===== Отрывок текста

Она вспоминает, как долго после войны не могли встретиться, когда он уехал на родину, на Дальний Восток; как подруги «обнадёживали», мол, он давно нашёл другую; целый год ждала перевода от него на дорогу; как 18 км шла пешком и от недоедания не могла больше двигаться, как наконец встретились с любимым… Всё нынче вспоминается совсем с другим чувством. Это было настоящее, то, что объединяет не на время, на всю жизнь. Они поженились в 1947 году, какое-то время жили в пос. Преображение, потом приехали в Ливадию, вырастили двух дочерей. Петра Ефимовича не стало в 1995 году. Нынче навещают маму дочери, бабушку – внуки и внучки, правнуки.

==========
===== Записанные данные

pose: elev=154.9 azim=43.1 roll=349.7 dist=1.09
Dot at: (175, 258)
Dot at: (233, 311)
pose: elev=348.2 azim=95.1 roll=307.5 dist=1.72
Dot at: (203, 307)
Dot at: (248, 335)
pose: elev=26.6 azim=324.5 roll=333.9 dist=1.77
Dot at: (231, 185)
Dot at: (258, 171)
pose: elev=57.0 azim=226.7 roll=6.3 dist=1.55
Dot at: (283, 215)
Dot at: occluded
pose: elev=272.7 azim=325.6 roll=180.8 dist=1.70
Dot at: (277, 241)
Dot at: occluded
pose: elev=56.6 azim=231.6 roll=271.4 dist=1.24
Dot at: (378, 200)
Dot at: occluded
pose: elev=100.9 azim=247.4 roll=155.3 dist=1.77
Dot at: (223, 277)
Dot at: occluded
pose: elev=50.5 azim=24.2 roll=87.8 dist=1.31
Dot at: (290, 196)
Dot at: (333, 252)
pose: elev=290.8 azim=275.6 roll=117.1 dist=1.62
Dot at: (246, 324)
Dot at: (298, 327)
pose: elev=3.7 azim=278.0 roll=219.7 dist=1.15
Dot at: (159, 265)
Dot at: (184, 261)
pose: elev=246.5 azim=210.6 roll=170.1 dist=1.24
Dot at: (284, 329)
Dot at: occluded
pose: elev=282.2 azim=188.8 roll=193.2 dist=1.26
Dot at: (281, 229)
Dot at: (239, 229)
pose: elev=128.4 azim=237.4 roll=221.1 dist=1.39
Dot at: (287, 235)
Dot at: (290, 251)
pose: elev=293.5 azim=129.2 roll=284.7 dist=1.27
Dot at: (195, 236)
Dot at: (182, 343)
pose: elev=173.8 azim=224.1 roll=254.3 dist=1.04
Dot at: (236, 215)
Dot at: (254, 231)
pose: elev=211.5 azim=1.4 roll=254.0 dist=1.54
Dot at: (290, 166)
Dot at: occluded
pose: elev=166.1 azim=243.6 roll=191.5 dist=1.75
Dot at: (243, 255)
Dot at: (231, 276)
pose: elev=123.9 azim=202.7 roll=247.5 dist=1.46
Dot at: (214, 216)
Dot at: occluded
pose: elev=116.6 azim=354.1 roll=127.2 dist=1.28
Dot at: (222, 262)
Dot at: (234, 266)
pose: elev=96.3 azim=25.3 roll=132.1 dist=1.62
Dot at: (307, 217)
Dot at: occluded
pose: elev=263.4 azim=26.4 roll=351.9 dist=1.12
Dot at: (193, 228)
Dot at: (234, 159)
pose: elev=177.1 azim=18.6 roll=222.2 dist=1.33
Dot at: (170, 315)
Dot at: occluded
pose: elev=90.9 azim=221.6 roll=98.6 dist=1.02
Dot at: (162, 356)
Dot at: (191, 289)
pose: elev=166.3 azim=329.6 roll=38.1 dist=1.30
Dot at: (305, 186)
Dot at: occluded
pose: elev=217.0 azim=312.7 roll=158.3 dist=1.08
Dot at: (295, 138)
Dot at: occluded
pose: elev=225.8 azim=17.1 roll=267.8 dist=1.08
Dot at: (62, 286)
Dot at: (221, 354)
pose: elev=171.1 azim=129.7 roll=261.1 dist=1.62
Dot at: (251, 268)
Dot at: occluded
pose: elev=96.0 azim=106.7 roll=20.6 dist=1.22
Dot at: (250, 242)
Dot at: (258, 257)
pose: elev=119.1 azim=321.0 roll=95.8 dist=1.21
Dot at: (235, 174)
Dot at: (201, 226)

==========

Задания упражнения:
a) Согласуются ли с отрывком о послевоенной встрече утверждения ниже? Ответьте «да» или «нет» на каждое и приведите решающие слова отрывка в точной цитате.
(i) Они поженились в 1947 году.
(ii) Она прошла пешком 25 км.
(iii) Они вырастили трёх дочерей.
b) Что могло бы идти дальше в отрывке о послевоенной встрече? Допишите продолжение, начав сразу после его последнего предложения.

Ответы по пунктам:
a)
(i) Да: «Они поженились в 1947 году».
(ii) Нет: «как 18 км шла пешком».
(iii) Нет: «вырастили двух дочерей».

b)
В просторной двухкомнатной квартире чисто и уютно, на вопрос, кто помогает по хозяйству, Валентина Андреевна ответила, что справляется пока сама. Правда, навещает социальный работник, приносит продукты, но «в магазин она и сама в состоянии ходить». Словом, несмотря на солидный возраст, держится молодцом.